● SOURCE EXTRACT
Hanging out with my childhood friend R takes me back to my painful adolescence: the dread, the self-consciousness, the awfulness of being a kid trapped in an adult body. It must be even worse nowadays, when there are names for the conditions that were not crystallized in words then. My daughter C and her friends are ever on the alert for nipplitis, the unseemly puckering of nipples through shirts; camel toe, the unfortunate highlighting of the crotch by certain clothing; VPL, visible panty line (which thongs were invented to address); matchy-matchiness, the impression of being overattentive to color coordination; and mom butt.
But perhaps having these terms of art makes it easier to fend off embarrassment. Could defining the enemies corral them into a manageable herd?
Late middle age is another adolescence. Only now I’m a kid trapped inside a geezer body. No matter what my gym routine, mom butt is an enduring affliction. And for a woman who’s had breast cancer, nipplitiis may be a thing of the past, but there is an additional glossary of embarrassments to be mastered: pink patch, premature hair-thinning; slumpback, shoulder-rounding caused by self-consciousness not about breasts but about breastlessness; lost-lump emergency, breast-form slippage; joining the shmoos, having a belly bigger than your chest (but not as big as your mom butt).
2 comments:
LOL. Don't be hard on yourself -- you are delightful. (Belly as "third buttock" has been a longstanding feature of this loyal female reader's anatomy.)
So thrilling to have a loyal reader!

● RECORDED INFORMATION

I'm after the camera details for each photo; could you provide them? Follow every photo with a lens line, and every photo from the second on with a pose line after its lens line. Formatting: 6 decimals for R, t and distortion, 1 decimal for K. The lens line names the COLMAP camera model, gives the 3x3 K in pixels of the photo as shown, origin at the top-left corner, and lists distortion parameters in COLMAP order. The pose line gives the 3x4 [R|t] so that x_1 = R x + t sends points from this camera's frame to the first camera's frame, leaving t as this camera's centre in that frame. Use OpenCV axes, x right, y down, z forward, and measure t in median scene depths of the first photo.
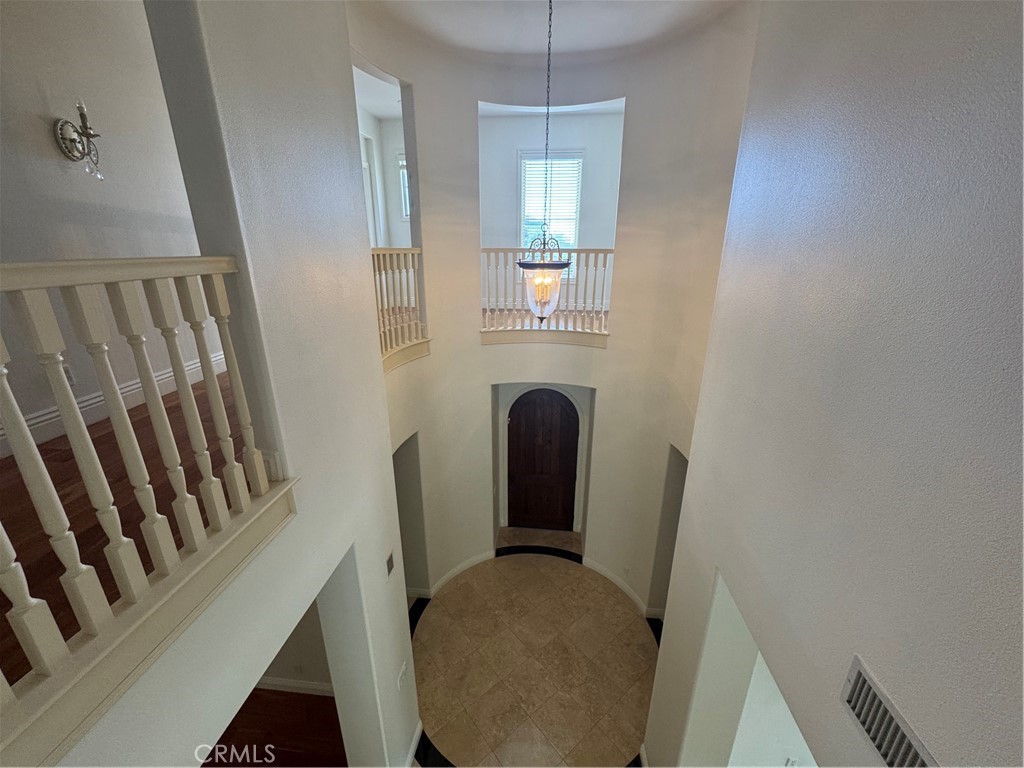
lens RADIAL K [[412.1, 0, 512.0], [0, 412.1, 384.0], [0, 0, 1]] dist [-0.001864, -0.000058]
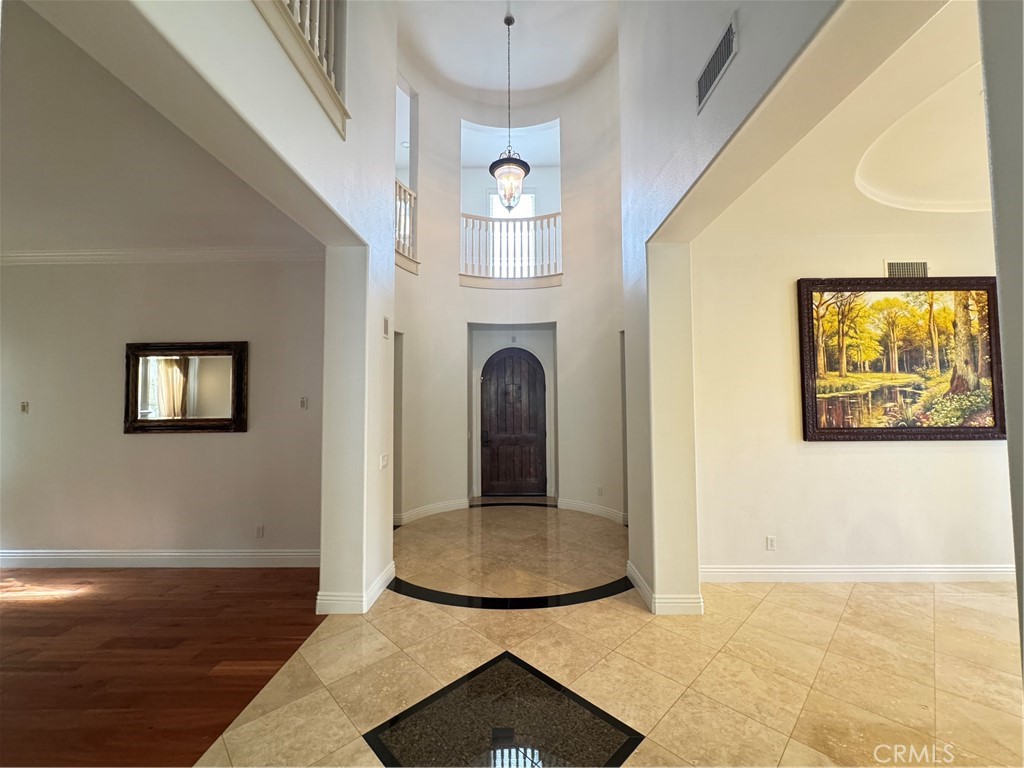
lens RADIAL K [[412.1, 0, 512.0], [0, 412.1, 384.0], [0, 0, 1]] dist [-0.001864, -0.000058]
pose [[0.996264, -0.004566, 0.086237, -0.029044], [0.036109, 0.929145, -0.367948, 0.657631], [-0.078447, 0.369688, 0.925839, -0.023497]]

● LIST OF TASKS
(1) Answer these questions from the blog post, each in one line:
(a) What does VPL stand for?
(b) What condition is called "lost-lump emergency"?
(c) In the first comment, what does the reader call the belly?
(2) Turn the paragraph of the blog post that begins "Late middle age is another adolescence" into a short bulleted list that keeps its main facts.
(3) Quote the blog post from "But perhaps having" up to and including "your mom butt).".

● ANSWERS BY ITEM NUMBER
(1)
(a) Visible panty line.
(b) Breast-form slippage.
(c) A "third buttock."

(2)
- Late middle age is another adolescence, now as a kid trapped inside a geezer body.
- Mom butt persists no matter what the gym routine.
- A woman who has had breast cancer faces an extra glossary of embarrassments:
  - pink patch: premature hair-thinning
  - slumpback: shoulder-rounding caused by self-consciousness about breastlessness
  - lost-lump emergency: breast-form slippage
  - joining the shmoos: having a belly bigger than your chest, though not as big as your mom butt

(3)
But perhaps having these terms of art makes it easier to fend off embarrassment. Could defining the enemies corral them into a manageable herd?
Late middle age is another adolescence. Only now I’m a kid trapped inside a geezer body. No matter what my gym routine, mom butt is an enduring affliction. And for a woman who’s had breast cancer, nipplitiis may be a thing of the past, but there is an additional glossary of embarrassments to be mastered: pink patch, premature hair-thinning; slumpback, shoulder-rounding caused by self-consciousness not about breasts but about breastlessness; lost-lump emergency, breast-form slippage; joining the shmoos, having a belly bigger than your chest (but not as big as your mom butt).